Requests:
(a) In the National Park Service centennial text, which president signed the Organic Act establishing the National Park Service, and in what year?
(b) Write out the passage of the National Park Service centennial text word for word, starting at "History of the" and ending at "National Park Service.".

Document text:
□ □ □

Happy Birthday, National Park Service!
August 25, 2016 marks the National Park Service Centennial. To honor this historic event, guests visiting on August 25th -28th will be able to visit all
412 (413!!*) parks for free. These include national parks, monuments, battlefields, military parks, historical parks, historic sites, lakeshores, seashores, recreation areas, scenic rivers and trails, and the White House. The Park Service will also be hosting events throughout the parks over the next several days. Visit FindYourPark.com to get a listing of events at each park. We’re going to be participating in a big way this year, so read on to find out more!
- Update: In honor of the 100th anniversary of the National Park Service, President Obama designated the Katahdin Woods and Waters National Monument in Maine our newest monument.
History of the National Park Service
The first of America’s National Parks was founded in 1872. President Ulysses S. Grant signed a law that designated 2.2 million acres be set aside, and Yellowstone National Park was born. Without anyone responsible to oversee and maintain the parks, it was nothing more than a symbolic gesture. In 1916, President Woodrow Wilson signed the Organic Act officially establishing the National Park Service.
With automobiles becoming more affordable, Americans had a newfound sense of freedom. As a result, popularity of the parks soared. By 1920, they had seen over a million visitors annually. Along with this popularity came a sense of national pride and subsequently, more parks. America got its first National Recreational Area at Lake Mead in 1936. In 1937, Americas’s first National Seashore was established at Cape Hatteras. By 1940, over 17 million annual visitors were flocking to the parks.
Since 1916, the National Park Service has been entrusted with the care of our national parks. With the help of volunteers and partners, we safeguard these special places and share their stories with more than 275 million visitors every year.

□ □ □

Record excerpts:

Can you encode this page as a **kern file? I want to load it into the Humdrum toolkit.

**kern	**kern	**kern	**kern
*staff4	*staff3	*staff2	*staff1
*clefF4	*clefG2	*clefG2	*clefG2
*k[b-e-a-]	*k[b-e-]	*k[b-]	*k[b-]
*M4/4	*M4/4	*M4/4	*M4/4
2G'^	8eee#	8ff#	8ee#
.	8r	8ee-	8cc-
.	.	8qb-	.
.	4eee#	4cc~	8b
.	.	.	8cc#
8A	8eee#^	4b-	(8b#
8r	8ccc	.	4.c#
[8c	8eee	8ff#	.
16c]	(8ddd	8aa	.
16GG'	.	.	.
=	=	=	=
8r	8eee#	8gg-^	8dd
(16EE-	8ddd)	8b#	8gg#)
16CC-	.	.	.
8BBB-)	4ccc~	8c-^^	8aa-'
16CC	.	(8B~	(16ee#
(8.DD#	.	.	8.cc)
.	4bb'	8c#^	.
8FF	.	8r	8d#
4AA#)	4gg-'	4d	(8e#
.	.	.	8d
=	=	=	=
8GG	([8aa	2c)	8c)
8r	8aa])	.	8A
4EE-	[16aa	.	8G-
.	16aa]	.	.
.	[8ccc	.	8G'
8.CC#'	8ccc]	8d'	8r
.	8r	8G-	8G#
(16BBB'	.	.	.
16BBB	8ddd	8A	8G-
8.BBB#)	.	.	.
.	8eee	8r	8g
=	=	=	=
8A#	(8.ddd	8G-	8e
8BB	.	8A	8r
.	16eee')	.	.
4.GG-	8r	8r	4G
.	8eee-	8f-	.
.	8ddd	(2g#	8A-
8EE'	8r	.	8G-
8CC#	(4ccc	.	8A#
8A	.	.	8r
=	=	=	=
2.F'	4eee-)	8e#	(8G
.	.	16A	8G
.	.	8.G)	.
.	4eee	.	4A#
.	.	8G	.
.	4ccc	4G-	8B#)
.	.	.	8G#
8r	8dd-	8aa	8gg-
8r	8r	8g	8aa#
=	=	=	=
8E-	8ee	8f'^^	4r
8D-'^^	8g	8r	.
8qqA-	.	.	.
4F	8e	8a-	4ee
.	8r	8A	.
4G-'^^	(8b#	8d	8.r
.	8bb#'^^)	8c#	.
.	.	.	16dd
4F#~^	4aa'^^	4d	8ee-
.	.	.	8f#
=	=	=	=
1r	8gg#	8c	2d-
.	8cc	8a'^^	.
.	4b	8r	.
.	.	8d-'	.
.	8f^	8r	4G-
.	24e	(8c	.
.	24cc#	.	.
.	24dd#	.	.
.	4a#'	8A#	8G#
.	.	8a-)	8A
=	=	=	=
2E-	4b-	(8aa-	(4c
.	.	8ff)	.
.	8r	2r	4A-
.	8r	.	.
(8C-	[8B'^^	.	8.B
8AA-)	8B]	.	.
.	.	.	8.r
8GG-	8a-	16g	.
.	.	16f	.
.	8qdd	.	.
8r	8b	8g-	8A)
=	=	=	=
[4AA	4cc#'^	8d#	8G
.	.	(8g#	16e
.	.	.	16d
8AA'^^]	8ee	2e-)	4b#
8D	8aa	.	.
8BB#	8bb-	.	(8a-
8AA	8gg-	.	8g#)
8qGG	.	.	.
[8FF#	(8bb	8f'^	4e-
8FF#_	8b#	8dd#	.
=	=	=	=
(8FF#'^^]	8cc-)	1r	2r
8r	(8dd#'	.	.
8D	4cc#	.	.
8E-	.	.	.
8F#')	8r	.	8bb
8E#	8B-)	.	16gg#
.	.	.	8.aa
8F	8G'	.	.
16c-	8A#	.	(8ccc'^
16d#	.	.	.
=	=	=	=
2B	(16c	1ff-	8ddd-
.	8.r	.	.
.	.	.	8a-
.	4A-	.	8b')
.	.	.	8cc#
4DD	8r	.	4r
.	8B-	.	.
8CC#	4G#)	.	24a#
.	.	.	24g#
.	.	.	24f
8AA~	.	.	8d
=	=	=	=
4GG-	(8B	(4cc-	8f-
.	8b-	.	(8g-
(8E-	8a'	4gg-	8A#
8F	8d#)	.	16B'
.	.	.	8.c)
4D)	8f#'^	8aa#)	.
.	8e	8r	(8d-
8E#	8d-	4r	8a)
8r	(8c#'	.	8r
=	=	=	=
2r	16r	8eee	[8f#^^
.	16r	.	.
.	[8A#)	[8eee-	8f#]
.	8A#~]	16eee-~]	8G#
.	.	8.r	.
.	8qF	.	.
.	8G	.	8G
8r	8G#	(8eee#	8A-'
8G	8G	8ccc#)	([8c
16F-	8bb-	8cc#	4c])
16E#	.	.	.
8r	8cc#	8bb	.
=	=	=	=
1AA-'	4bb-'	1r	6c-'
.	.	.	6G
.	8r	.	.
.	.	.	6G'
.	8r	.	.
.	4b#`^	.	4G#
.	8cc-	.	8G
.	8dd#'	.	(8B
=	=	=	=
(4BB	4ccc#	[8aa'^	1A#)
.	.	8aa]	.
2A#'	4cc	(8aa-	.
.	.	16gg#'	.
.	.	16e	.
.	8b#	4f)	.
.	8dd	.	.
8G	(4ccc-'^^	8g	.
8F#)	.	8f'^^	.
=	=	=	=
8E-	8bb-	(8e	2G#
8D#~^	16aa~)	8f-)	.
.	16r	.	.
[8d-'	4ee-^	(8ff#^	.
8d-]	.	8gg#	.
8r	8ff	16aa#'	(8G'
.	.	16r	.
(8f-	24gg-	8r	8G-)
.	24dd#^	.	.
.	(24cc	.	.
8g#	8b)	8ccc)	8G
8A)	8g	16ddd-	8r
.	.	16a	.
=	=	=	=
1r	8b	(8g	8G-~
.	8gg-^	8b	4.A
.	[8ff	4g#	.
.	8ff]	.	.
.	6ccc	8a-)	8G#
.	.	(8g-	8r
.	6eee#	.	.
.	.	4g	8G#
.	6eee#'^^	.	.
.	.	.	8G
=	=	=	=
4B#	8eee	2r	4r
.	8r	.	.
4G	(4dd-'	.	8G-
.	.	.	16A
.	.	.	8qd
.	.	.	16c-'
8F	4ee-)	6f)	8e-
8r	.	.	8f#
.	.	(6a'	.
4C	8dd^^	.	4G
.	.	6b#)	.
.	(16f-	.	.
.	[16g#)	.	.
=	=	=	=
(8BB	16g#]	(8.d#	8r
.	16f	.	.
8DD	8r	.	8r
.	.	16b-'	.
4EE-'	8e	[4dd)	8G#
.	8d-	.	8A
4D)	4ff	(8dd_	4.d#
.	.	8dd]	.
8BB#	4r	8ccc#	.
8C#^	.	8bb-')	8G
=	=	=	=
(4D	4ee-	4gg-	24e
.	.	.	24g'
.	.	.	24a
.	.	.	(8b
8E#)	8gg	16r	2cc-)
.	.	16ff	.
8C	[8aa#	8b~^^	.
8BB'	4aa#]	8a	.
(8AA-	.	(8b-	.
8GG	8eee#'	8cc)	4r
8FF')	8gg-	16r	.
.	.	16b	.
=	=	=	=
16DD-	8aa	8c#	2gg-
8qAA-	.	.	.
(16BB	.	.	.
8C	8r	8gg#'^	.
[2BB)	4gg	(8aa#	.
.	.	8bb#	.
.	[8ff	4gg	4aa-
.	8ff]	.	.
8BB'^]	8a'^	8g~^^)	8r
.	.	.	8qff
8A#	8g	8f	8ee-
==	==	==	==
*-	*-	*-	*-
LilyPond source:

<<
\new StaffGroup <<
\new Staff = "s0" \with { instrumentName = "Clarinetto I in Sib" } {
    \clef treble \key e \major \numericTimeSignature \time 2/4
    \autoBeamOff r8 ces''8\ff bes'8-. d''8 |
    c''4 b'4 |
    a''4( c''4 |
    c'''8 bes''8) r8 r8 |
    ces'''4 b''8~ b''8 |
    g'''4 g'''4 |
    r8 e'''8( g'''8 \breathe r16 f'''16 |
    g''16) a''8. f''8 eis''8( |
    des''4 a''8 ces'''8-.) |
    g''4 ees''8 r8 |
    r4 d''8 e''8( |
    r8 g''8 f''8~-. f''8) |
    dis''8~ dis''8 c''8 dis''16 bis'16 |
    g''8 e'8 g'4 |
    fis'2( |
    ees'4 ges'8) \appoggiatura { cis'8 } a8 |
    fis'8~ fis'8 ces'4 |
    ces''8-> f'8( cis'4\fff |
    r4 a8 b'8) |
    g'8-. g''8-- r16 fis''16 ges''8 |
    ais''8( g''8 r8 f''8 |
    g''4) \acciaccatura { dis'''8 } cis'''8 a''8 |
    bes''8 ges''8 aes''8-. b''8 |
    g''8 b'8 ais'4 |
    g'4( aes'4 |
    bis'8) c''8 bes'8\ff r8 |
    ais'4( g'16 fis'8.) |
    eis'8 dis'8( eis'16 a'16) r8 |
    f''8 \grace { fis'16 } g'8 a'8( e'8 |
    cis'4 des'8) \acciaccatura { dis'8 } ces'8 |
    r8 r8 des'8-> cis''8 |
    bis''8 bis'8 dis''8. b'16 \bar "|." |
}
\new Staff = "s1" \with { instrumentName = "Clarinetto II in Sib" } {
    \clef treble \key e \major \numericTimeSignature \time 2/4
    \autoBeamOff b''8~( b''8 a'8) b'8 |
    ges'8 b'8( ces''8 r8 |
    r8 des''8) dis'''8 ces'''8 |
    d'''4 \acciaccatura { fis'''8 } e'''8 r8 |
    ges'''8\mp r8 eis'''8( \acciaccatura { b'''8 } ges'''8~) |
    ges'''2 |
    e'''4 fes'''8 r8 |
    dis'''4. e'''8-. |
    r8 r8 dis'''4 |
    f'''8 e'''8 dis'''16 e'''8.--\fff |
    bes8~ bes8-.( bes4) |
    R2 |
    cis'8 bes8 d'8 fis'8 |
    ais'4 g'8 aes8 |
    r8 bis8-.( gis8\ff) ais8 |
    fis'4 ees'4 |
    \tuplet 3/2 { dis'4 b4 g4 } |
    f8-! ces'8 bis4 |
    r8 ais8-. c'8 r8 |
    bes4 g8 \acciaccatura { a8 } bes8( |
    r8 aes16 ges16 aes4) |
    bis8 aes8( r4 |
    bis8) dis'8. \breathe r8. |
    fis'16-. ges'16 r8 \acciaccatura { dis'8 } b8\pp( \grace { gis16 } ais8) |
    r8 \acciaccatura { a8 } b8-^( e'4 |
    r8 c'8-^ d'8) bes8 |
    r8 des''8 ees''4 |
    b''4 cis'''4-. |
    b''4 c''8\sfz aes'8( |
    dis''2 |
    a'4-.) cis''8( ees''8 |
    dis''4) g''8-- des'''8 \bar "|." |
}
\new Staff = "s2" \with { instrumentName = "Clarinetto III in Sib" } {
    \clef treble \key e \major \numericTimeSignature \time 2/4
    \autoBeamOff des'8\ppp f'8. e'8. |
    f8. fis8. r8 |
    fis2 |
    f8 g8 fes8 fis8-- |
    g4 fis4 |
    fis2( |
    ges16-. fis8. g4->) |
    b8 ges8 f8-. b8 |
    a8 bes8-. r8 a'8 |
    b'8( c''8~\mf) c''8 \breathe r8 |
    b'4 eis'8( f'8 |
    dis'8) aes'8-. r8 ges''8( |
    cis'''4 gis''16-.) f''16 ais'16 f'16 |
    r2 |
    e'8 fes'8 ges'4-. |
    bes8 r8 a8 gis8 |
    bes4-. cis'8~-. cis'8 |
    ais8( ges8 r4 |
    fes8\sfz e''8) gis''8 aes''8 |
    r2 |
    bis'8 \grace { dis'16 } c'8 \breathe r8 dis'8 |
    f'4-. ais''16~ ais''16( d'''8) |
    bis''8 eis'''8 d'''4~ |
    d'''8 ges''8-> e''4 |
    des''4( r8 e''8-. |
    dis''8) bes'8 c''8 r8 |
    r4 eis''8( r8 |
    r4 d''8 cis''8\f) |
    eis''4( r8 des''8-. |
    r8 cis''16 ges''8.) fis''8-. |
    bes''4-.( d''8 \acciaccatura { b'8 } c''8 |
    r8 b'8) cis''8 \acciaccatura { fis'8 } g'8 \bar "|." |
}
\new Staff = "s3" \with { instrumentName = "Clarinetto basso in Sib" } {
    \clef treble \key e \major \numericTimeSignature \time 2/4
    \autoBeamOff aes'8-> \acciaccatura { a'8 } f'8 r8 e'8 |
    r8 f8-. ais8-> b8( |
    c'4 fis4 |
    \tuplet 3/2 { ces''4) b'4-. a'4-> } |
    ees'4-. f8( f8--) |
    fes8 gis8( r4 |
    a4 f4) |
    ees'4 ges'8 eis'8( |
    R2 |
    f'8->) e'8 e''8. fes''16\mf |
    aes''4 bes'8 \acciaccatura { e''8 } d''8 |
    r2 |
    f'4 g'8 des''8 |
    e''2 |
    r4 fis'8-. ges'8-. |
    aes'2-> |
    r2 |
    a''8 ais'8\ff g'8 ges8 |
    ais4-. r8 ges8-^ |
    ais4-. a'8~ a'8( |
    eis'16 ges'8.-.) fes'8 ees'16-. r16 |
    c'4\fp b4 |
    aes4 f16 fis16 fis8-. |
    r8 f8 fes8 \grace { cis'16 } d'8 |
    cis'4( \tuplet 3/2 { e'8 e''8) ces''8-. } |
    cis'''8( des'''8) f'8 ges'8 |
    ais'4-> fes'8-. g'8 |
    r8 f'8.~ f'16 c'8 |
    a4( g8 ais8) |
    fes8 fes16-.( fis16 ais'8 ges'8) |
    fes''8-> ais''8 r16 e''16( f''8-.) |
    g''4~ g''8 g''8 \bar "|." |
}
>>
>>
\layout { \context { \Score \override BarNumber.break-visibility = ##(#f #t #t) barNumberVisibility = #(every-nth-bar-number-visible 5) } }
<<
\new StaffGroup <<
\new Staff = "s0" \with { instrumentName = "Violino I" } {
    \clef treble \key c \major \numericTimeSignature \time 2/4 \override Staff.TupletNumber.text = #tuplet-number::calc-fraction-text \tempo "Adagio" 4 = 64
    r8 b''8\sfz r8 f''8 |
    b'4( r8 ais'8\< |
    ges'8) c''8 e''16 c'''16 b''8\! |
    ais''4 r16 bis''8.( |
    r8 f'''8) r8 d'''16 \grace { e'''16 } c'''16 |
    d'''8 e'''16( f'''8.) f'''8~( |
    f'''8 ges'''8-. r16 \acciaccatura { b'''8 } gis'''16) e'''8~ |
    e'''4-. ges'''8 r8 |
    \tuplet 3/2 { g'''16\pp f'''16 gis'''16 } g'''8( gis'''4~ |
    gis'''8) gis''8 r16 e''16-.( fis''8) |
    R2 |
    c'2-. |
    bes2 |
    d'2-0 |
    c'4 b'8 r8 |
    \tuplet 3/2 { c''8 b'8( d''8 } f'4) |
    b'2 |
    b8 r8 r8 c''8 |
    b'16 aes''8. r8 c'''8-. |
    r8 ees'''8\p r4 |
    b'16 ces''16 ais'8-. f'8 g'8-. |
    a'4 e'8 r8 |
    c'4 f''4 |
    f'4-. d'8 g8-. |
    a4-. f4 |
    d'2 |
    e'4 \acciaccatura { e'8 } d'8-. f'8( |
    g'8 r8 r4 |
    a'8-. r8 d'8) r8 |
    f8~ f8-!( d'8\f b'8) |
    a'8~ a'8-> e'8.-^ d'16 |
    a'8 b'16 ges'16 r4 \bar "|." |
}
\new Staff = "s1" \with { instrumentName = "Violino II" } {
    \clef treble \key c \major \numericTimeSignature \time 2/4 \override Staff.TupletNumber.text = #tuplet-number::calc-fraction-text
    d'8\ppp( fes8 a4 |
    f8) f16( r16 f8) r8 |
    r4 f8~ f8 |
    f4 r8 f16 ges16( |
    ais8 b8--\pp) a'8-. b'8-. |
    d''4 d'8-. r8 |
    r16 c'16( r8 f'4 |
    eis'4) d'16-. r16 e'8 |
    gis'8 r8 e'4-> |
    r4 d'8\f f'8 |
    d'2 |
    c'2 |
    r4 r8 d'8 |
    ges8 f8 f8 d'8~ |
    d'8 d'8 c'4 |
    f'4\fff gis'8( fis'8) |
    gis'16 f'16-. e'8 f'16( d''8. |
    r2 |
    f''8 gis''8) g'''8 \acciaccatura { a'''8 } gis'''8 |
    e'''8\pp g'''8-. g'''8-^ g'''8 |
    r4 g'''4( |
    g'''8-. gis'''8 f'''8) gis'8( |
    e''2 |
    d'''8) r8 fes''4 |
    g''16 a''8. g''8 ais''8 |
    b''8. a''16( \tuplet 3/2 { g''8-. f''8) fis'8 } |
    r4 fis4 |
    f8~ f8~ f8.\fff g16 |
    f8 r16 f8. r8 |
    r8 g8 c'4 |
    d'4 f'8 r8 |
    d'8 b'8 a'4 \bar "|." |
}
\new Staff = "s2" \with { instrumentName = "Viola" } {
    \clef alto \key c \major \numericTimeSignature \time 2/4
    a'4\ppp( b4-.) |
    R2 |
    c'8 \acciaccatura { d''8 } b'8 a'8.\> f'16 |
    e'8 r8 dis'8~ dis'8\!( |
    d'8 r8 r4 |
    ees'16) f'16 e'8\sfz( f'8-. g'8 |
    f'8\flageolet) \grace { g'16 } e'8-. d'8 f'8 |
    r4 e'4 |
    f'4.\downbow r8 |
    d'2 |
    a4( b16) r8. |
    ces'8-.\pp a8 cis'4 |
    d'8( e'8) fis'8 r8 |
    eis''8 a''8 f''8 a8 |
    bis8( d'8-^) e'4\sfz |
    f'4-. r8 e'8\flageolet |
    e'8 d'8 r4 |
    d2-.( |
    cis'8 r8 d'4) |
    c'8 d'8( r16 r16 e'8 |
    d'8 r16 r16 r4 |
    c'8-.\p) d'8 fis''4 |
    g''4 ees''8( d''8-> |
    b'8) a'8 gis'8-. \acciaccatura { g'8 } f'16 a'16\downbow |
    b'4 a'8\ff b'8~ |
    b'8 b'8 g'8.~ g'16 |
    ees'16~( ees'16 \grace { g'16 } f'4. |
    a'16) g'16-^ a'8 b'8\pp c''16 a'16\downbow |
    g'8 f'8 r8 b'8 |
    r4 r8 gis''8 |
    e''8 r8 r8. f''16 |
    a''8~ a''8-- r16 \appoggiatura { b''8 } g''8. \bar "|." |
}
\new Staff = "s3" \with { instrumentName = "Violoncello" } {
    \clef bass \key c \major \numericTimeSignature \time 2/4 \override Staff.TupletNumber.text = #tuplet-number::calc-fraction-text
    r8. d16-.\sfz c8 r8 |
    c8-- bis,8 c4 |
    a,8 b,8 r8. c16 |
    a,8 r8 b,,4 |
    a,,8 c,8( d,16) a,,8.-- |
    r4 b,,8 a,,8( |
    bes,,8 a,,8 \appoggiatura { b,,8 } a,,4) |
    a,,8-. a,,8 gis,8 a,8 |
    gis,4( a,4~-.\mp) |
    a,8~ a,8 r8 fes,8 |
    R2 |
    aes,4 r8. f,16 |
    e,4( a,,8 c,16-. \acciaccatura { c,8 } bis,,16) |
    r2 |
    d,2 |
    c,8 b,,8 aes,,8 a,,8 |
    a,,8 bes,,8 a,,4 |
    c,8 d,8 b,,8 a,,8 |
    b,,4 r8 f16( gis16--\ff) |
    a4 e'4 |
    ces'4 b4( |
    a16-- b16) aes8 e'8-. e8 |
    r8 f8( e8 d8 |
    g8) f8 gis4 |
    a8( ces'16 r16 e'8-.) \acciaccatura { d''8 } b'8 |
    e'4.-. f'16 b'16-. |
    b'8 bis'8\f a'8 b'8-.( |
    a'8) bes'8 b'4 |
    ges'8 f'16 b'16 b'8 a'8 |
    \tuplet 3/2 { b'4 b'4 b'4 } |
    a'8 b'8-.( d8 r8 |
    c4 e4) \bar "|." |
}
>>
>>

□ □ □

Solutions by task:
(a) President Woodrow Wilson, in 1916.

(b)
History of the National Park Service
The first of America’s National Parks was founded in 1872. President Ulysses S. Grant signed a law that designated 2.2 million acres be set aside, and Yellowstone National Park was born. Without anyone responsible to oversee and maintain the parks, it was nothing more than a symbolic gesture. In 1916, President Woodrow Wilson signed the Organic Act officially establishing the National Park Service.